NuRural Quirindi agronomist, Adrian Nelson says sorghum is usually the region's biggest summer crop but this year the majority of farmers had to cut their losses.
"Around 80% of the sorghum planted on the Liverpool Plains won't get harvested," Mr Nelson said.
But a handful of growers around the state managed to buck the trend, helped along by some lucky storms, sowing timing and stubble retention.
Randall Boughton's, 330 hectare sorghum crop at Gilroy Farms, north-east of Moree, was sowed earlier than usual following a September rain. The timing meant the crop could be harvested by mid-January and it escaped the worst of the damaging heat.
"The sorghum went into a long fallowed paddock from wheat the previous year so we had a pretty good profile of moisture underneath, with good stubble cover," Mr Boughton said.
They also recorded up to 60 millimetres of rain in October when heads were beginning to emerge.
Mr Boughton's Heritage Seed HGS-114 sorghum managed to yield 2.5 tonnes to the hectare, below the usual 3.5 to 4 tonnes, but with the grain still scraping in at Sorghum 1 and higher than average prices, he's not going to complain.
"We've sold around 60% of the crop at $355 on farm which is well above the long-term average price," he said.
Lloyd George says as the crop ended up smaller than expected, prices had risen.

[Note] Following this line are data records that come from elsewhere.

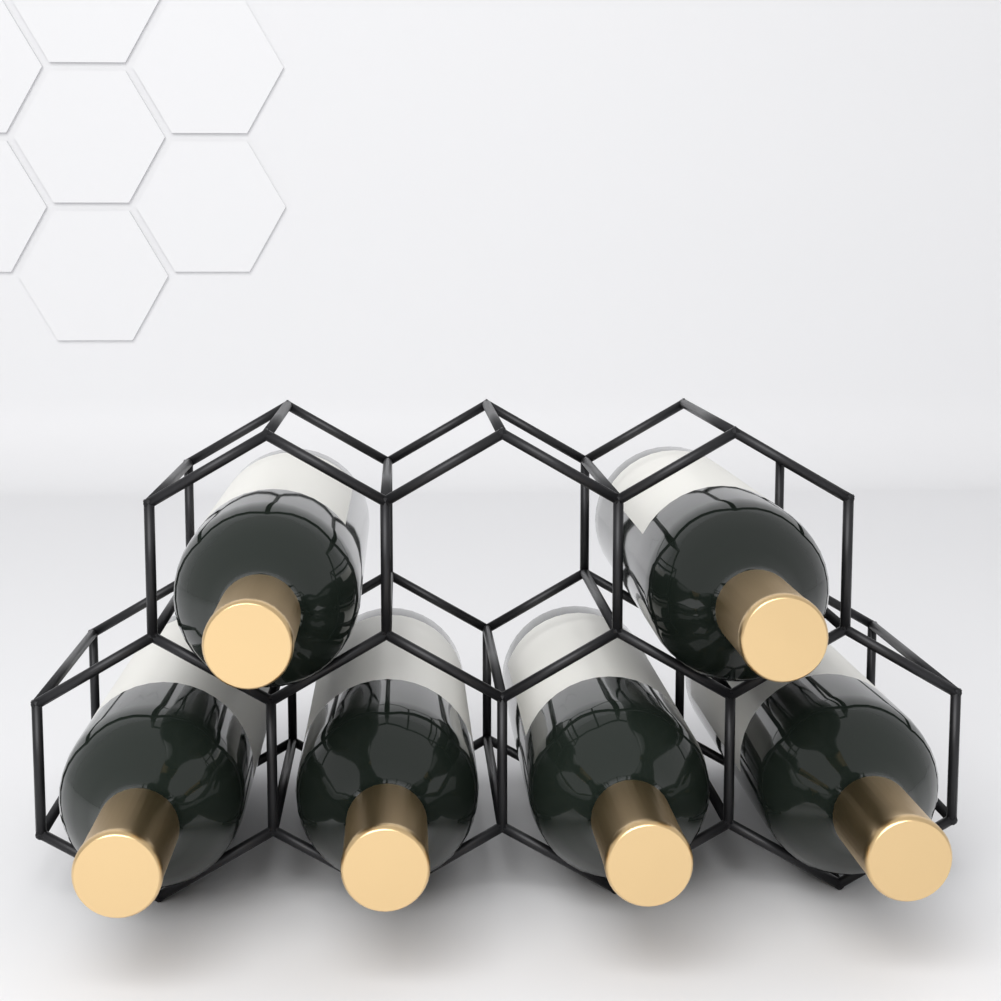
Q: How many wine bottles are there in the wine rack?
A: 6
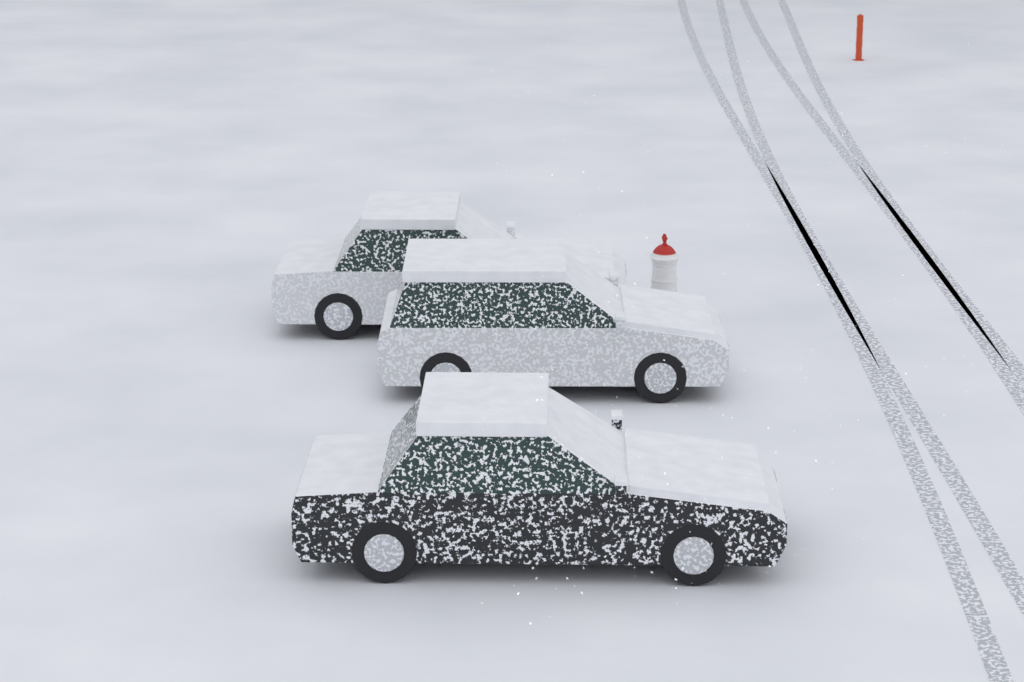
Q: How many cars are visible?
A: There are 3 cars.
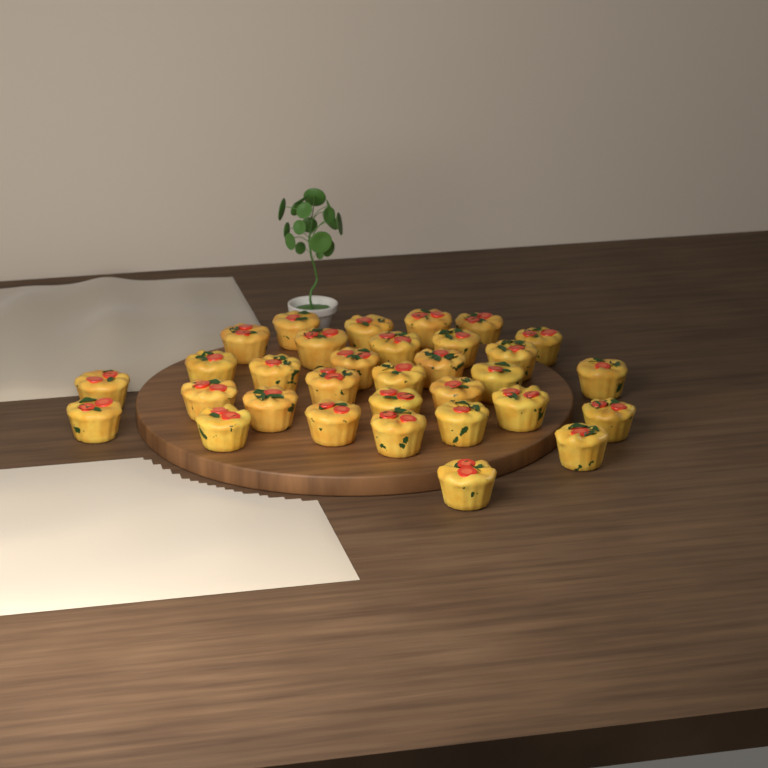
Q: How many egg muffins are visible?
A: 32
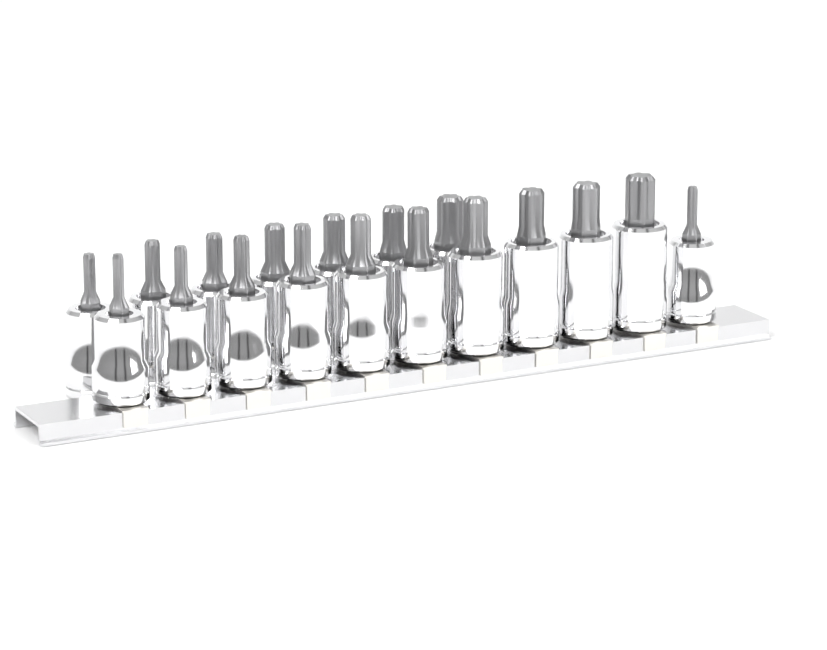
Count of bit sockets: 18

"When the crop was first going into the ground sorghum was getting priced at a substantial discount to wheat, probably got up to $80, $90 under the wheat value in the north but as the crop started to shrink the sorghum price came back," Mr George said.
Mr George says prices have been up to $360 to the tonne in the Darling Downs while at Newcastle they are closer to $380.